In practice, the second angle sensor 85 is omissible. When the second motor 65 revolves by one circle as a common motor, the second linkage 75 serves to drive the frame to horizontally back and forth swing. Without the second angle sensor 85, the function of setting horizontal swinging angle is unavailable. The frame is simply swung back and forth via the movement of the linkage. On the other hand, with the second sensor 85, in case of abnormality, although it is impossible to set the horizontal swinging angle, the ball-throwing machine can still swing horizontally.
By means of setting the ball-throwing frequency, the interval between the throws is adjustable. By means of setting the ball-throwing speed 112, the rotational speed of the ball-throwing wheels 54 is adjustable to control the speed of the thrown ball.
When setting double mode 114, the detector 90 is activated in cooperation with the horizontal swing of the ball-throwing machine.

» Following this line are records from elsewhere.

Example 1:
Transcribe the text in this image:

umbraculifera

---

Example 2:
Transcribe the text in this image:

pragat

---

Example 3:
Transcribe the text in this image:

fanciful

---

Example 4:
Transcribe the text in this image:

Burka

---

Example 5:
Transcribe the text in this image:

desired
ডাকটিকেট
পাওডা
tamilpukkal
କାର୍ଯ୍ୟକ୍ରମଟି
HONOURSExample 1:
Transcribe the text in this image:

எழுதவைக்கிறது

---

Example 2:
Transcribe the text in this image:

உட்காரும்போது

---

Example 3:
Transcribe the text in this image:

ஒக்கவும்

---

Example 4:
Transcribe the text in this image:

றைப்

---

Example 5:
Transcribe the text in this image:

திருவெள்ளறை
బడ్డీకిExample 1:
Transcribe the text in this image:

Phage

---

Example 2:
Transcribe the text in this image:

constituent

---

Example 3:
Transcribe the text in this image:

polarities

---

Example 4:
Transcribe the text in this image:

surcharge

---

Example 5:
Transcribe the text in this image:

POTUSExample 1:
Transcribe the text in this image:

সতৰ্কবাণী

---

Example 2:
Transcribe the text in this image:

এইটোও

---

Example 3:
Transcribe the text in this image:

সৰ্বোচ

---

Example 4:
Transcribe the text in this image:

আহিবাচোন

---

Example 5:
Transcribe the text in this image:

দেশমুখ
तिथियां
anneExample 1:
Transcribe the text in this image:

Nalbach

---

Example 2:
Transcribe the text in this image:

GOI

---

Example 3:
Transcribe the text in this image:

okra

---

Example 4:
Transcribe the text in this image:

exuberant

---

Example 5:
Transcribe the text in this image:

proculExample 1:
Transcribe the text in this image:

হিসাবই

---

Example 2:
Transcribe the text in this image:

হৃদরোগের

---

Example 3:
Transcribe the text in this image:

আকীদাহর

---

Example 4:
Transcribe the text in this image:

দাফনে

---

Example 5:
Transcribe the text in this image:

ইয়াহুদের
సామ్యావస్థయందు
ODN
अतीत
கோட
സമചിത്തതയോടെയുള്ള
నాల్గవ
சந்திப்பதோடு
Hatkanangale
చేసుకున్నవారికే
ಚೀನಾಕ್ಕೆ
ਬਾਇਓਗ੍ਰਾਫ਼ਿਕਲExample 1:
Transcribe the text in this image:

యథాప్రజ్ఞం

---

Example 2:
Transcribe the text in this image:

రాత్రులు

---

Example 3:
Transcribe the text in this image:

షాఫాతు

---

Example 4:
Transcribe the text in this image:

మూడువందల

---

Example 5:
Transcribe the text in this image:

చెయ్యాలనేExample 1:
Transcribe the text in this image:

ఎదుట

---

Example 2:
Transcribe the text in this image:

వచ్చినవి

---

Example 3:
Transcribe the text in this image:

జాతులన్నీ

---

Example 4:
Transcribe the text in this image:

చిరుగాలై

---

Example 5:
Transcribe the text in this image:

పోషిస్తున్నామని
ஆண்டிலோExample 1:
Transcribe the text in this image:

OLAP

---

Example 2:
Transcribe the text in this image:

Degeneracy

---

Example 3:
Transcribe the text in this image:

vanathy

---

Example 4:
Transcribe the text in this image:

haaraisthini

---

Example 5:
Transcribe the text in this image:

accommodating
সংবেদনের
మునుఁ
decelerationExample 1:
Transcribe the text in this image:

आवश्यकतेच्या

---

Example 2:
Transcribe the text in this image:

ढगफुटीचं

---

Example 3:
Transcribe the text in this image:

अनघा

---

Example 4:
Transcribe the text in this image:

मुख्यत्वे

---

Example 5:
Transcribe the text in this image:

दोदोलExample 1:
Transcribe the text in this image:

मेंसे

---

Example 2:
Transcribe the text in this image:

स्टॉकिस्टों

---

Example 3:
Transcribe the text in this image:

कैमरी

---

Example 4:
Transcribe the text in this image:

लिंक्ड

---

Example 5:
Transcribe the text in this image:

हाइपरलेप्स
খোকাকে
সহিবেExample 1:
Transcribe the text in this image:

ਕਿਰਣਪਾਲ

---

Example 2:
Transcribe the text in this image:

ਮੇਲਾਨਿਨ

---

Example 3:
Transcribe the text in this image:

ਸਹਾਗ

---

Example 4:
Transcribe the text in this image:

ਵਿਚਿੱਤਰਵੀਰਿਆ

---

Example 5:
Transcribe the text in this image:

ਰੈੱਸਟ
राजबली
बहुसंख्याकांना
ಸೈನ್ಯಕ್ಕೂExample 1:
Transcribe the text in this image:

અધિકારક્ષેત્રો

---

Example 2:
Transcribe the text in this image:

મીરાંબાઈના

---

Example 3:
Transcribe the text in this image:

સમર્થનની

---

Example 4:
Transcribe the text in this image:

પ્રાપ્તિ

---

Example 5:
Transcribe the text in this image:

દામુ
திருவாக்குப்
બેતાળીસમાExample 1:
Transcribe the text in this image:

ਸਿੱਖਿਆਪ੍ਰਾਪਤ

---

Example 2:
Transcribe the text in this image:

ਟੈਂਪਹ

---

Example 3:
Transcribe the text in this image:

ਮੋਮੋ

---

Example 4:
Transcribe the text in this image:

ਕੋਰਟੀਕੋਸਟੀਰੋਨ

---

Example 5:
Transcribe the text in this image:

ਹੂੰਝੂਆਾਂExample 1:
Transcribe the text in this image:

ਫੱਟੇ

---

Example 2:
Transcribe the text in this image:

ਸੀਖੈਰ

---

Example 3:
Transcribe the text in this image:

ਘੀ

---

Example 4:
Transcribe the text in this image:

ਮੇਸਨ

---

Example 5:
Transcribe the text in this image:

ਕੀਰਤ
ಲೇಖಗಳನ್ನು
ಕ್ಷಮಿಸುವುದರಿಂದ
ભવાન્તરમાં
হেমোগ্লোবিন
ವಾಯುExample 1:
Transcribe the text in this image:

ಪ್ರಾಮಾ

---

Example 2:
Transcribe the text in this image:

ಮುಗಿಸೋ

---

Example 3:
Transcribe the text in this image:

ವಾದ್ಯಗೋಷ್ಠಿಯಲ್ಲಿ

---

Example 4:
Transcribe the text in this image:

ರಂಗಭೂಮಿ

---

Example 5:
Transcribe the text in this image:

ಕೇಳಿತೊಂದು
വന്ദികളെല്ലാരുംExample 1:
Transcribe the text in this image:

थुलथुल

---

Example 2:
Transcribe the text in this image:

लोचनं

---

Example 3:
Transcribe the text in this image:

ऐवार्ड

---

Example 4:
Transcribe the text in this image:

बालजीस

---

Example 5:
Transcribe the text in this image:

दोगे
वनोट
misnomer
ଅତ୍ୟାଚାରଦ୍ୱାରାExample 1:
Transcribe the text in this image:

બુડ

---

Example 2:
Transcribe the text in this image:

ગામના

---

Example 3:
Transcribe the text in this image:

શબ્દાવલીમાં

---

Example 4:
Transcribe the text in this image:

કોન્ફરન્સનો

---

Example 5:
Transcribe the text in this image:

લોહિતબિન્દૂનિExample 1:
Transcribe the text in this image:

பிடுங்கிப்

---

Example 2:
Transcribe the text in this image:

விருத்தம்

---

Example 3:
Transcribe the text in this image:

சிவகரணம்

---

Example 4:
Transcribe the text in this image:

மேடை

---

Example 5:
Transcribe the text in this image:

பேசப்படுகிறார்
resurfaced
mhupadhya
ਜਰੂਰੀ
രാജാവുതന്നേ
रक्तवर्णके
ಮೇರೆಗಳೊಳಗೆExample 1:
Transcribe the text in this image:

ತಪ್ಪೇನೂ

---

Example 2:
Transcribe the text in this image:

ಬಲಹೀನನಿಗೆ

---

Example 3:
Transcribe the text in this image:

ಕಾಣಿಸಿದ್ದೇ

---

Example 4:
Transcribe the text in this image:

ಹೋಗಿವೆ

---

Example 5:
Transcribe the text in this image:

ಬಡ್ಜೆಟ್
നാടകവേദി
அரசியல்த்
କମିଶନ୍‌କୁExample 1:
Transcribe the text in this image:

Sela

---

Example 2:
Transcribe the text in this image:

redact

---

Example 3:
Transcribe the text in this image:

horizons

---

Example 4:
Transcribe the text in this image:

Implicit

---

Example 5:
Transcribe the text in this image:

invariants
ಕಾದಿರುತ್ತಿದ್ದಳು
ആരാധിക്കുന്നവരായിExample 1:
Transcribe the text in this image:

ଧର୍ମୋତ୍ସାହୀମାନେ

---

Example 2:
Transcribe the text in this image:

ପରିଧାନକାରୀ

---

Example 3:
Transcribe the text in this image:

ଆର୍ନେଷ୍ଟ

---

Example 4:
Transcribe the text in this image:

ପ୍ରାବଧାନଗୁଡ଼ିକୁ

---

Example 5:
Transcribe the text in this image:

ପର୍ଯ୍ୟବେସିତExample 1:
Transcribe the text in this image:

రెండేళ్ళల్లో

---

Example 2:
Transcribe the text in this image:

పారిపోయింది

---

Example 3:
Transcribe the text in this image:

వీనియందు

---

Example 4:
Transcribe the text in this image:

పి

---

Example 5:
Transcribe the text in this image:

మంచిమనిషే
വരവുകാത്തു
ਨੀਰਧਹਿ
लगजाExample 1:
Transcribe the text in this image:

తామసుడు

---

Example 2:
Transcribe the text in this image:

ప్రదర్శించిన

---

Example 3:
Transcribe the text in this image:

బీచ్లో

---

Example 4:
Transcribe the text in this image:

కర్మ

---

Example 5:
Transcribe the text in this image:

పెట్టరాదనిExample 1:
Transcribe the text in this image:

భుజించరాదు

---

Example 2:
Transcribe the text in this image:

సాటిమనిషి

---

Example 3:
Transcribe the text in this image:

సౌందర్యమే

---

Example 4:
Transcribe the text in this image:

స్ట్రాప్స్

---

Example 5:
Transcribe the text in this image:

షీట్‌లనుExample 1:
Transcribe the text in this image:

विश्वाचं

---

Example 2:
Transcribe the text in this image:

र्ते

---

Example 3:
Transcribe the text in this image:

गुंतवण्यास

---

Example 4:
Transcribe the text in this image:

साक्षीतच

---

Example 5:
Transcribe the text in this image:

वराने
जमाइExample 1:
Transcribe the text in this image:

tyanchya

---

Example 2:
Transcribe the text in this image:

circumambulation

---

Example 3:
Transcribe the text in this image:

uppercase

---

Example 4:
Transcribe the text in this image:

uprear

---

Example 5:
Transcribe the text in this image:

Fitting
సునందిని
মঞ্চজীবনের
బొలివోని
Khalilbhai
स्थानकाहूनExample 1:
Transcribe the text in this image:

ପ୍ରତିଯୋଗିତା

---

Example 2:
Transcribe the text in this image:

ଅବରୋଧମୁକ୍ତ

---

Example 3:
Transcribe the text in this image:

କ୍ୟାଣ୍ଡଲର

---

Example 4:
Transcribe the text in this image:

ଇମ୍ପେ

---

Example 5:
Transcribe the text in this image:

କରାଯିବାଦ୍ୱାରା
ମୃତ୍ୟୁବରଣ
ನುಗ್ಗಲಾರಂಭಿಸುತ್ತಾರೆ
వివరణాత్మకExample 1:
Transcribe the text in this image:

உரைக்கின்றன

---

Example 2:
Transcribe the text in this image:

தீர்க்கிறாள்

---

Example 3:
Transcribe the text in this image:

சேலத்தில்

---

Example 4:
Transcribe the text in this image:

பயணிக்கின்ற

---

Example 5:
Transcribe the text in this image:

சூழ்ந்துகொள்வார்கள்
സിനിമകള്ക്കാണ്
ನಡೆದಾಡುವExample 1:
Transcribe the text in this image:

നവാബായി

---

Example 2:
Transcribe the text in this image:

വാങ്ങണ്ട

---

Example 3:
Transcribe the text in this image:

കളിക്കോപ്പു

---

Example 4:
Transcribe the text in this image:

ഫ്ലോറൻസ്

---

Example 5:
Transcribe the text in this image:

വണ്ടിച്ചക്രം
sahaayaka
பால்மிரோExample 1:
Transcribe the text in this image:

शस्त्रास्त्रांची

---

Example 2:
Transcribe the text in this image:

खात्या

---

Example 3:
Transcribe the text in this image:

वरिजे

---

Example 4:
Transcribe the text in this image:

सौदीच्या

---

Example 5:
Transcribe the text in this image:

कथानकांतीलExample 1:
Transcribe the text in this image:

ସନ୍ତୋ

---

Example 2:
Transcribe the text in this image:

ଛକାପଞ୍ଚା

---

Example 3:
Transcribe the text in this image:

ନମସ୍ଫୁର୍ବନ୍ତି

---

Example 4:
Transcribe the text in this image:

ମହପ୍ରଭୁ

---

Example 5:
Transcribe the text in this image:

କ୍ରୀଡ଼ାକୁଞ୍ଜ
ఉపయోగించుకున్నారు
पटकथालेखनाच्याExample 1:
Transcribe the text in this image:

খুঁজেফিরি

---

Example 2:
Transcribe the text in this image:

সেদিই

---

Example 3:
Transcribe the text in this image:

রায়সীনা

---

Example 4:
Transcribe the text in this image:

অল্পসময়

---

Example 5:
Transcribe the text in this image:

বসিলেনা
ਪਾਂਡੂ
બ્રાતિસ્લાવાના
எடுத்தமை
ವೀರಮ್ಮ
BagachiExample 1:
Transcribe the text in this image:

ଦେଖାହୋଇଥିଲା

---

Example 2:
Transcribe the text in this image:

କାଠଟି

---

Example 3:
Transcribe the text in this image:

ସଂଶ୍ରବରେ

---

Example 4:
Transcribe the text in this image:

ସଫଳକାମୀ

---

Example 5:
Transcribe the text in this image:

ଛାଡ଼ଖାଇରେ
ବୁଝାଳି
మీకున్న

When the frame swings rightward, the ball-throwing mechanism 50 ejects a ball. The detector 90 creates a ball-throwing signal. The operation unit 102 detects the signal to make the frame 40 swing leftward and ejects another ball to left side of the field. After the ball is ejected to the left side of the field. The detector 90 further transmits a ball-throwing signal for the operation unit to drive the frame to swing rightward and another ball is ejected to the right side. Accordingly, each time a ball is ejected, the ball-throwing machine 10 horizontally swings to the other side to eject the next ball to the other side of the field.
When setting spin effect 116, the two ball-throwing wheels rotate at different speeds. Accordingly, a topspin ball or a backspin ball is achieved. The above functions can be co-used.
The circuit unit 100 of the present invention is further equipped with a safety switch 118 (on the panel 120). When setting the functions of the ball-throwing machine, a user can press the safety switch to stop the rotary tray 22 from operating without cutting off the main power of the ball-throwing machine. Under such circumstance, no ball will be ejected. This on one hand saves power and on the other hand provides a safety effect to protect a person from being incautiously hit by the ball when setting functions. After the setting is completed, the operation of the ball-feeding mechanism is recovered by re-pressing the safety switch. Similarly, it can be designed that the ball-throwing mechanism is stopped from operating without cutting off the main power when the safety switch is pressed.
The circuit unit 100 is further designed with a malfunction detection function 119 for detecting whether the respective parts of the ball-throwing machine work normally. In case that some part works abnormally, a liquid crystal display of the panel 120 will show the code of the part (each part is given a code or a serial number). Accordingly, a user can quickly find out which part malfunctions without checking one by one.
According to the above arrangement, the first motor and the first linkage of the present invention serve to move the ball-throwing mechanism to a necessary ball-throwing angle. The same motor and the same linkage can drive the ball-throwing mechanism to continuously swing up and down without using another motor.
The second motor and the second linkage of the present invention serve to drive the ball-throwing machine to horizontally swing back and forth.
The angle sensors of the present invention serve to detect the vertical and horizontal swinging angles of the ball-throwing machine so as to set the swinging angle of the ball-throwing machine. The battery of the ball-throwing machine can be easily taken out and placed in. In addition, the safety design of the present invention ensures safety of surrounding persons. Also, the ball-throwing machine of the present invention has malfunction detection function.
The above embodiment is only used to illustrate the present invention, not intended to limit the scope thereof. Many modifications of the above embodiments can be made without departing from the spirit of the present invention.